I bought the necessary tools to rechamber and if necessary to set the barrel back and headspace. I have a Grizzly gunsmith lathe and a mill and the tooling and indicators to do most of the work. I bought the following for this specific task.
.223 Wylde finish reamer
.223 Rem go and nogo headspace guages
Savage barrel nut wrench
Before I started I measured the headspace and it was in limits so that was not an issue. I bore scoped the chamber and to be honest it looked ok visually centered and uniform no chatter. My expectations were low that re-chambering would fix anything since it looked ok. I measured the bolt to breech endplay or freeplay whatever you may call it I read it should be around .006-.008 on a precision rifle. This one was .0195 so pretty sloppy (maybe contributing to the light hammer?) I actually was happy to find this as that gave me .012 to rechamber without having to set the barrel back and still be in the range for a precision fit for the bolt to breechface.

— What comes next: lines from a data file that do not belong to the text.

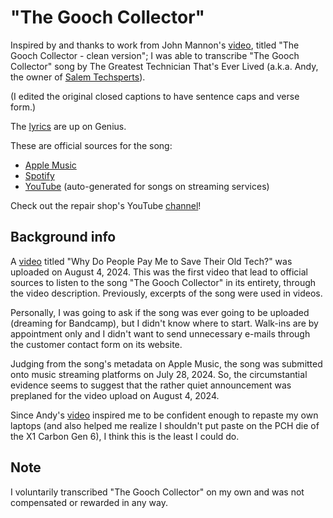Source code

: # "The Gooch Collector"

Inspired by and thanks to work from John Mannon's [video](https://youtu.be/0aFbCtHpq3U),
titled "The Gooch Collector - clean version"; I was able to transcribe "The
Gooch Collector" song by The Greatest Technician That's Ever Lived (a.k.a. Andy,
the owner of [Salem Techsperts](https://salemtechsperts.com/)).

(I edited the original closed captions to have sentence caps and verse form.)

The [lyrics](https://genius.com/The-greatest-technician-thats-ever-lived-the-gooch-collector-lyrics)
are up on Genius.

These are official sources for the song:
* [Apple Music](https://music.apple.com/us/album/the-greatest-technician-thats-ever-lived-single/1760273553)
* [Spotify](https://open.spotify.com/track/16ojmFFl5vfdAILW3kfJyZ)
* [YouTube](https://youtu.be/jb9Jhis78Vk) (auto-generated for songs on streaming services)

Check out the repair shop's YouTube [channel](https://youtube.com/salemtechsperts)!

## Background info

A [video](https://www.youtube.com/watch?v=zB_OEHCsUhU) titled "Why Do People Pay
Me to Save Their Old Tech?" was uploaded on August 4, 2024.  This was the first
video that lead to official sources to listen to the song "The Gooch Collector"
in its entirety, through the video description.  Previously, excerpts of the
song were used in videos.

Personally, I was going to ask if the song was ever going to be uploaded
(dreaming for Bandcamp), but I didn't know where to start.  Walk-ins are by
appointment only and I didn't want to send unnecessary e-mails through the
customer contact form on its website.

Judging from the song's metadata on Apple Music, the song was submitted onto
music streaming platforms on July 28, 2024.  So, the circumstantial evidence
seems to suggest that the rather quiet announcement was preplaned for the video
upload on August 4, 2024.

Since Andy's [video](https://www.youtube.com/watch?v=TAIypDVt9AE) inspired me to
be confident enough to repaste my own laptops (and also helped me realize I
shouldn't put paste on the PCH die of the X1 Carbon Gen 6), I think this is the
least I could do.

## Note

I voluntarily transcribed "The Gooch Collector" on my own and was not
compensated or rewarded in any way.
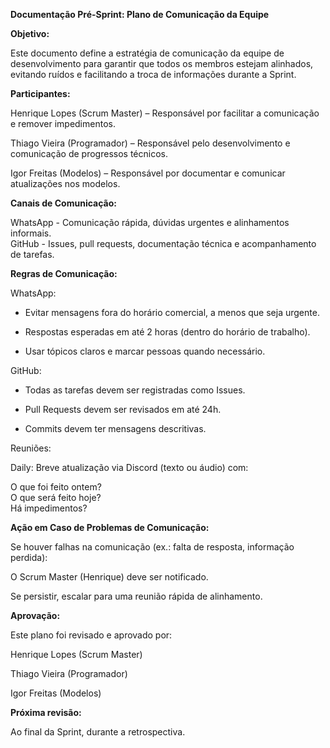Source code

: **Documentação Pré-Sprint: Plano de Comunicação da Equipe**

**Objetivo:**

Este documento define a estratégia de comunicação da equipe de desenvolvimento para garantir que todos os membros estejam alinhados, evitando ruídos e facilitando a troca de informações durante a Sprint.

**Participantes:**

Henrique Lopes (Scrum Master) – Responsável por facilitar a comunicação e remover impedimentos.

Thiago Vieira (Programador) – Responsável pelo desenvolvimento e comunicação de progressos técnicos.

Igor Freitas (Modelos) – Responsável por documentar e comunicar atualizações nos modelos.

**Canais de Comunicação:**

WhatsApp \- Comunicação rápida, dúvidas urgentes e alinhamentos informais.  
GitHub	\- Issues, pull requests, documentação técnica e acompanhamento de tarefas.

**Regras de Comunicação:**

WhatsApp:

- Evitar mensagens fora do horário comercial, a menos que seja urgente.

- Respostas esperadas em até 2 horas (dentro do horário de trabalho).

- Usar tópicos claros e marcar pessoas quando necessário.

GitHub:

- Todas as tarefas devem ser registradas como Issues.

- Pull Requests devem ser revisados em até 24h.

- Commits devem ter mensagens descritivas.

Reuniões:

Daily: Breve atualização via Discord (texto ou áudio) com:

O que foi feito ontem?  
O que será feito hoje?  
Há impedimentos?

**Ação em Caso de Problemas de Comunicação:**

Se houver falhas na comunicação (ex.: falta de resposta, informação perdida):

O Scrum Master (Henrique) deve ser notificado.

Se persistir, escalar para uma reunião rápida de alinhamento.

**Aprovação:**

Este plano foi revisado e aprovado por:

Henrique Lopes (Scrum Master)

Thiago Vieira (Programador)

Igor Freitas (Modelos)

**Próxima revisão:** 

Ao final da Sprint, durante a retrospectiva.

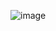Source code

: ![image](https://github.com/Gomer-narrator/Weather-app/assets/134639573/66ab7ac9-68ba-4e60-9669-940f88e47e66)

I disassembled the action from the barrel, this was a job as I did not have an action wrench and used some hardwood block and c-clamps for a barrel vise with heavy tape to protect the finish. All that said it took some work to get the barrel to break free. Once that was done I set the barrel on my lathe and measured the go gauge protrusion it was .120 on the dot the bolt face depth was around .108 with my calipers. This gave me a range I could ream the barrel at around .012 again. I decided that I would ream to .009 by checking the go gauge protrusion with my .0005 resolution dial then assemble and check everything out.
The reamer took most of the metal off the upper sidewalls and moved the depth .000 for several cycles, once I saw shavings on the shoulder and throat I knew I was close and took light passes till I hit my mark, going well I decided to continue to .010.
After reassembling I set the go gauge in the chamber and played with the action and bolt until I was sure it was a near perfect fit to the go gauge without resistance and locked it down and torqued to 35 ft lbs. The bolt closed with no resistance on the go and was not even close to closing on the no go gauge. Success!

Now for the actual test, shooting for accuracy, note this rifle had never shot a sub moa group with any ammo period. My first group at my 80 meter home range was a four shot group with the military green tip. M885 a good test of the Wylde reamer design as this ammo had shown pressure signs in the rifle before (when it would actually fire them). The first four shots (yes they all fired) were just over .500, 3 were touching and I know I pulled one of them a bit. Since I have already voided my warranty I can now freely shoot reloads without worry. My first four shot group with 23.5 grs of H335 and 68 gr hornady match bullets went again 3 in the same ragged hole basically and a "flyer" that opened the group to just over .500 again.

I think I fixed this rifle and can only assume that the chamber was the main culprit and the bolt freeplay also a contributing factor.

prdatr
01-13-2022, 11:33 AM
Nice job Racegunz.

GaCop
01-20-2022, 08:16 AM
Excellent explanation and fix, Bravo!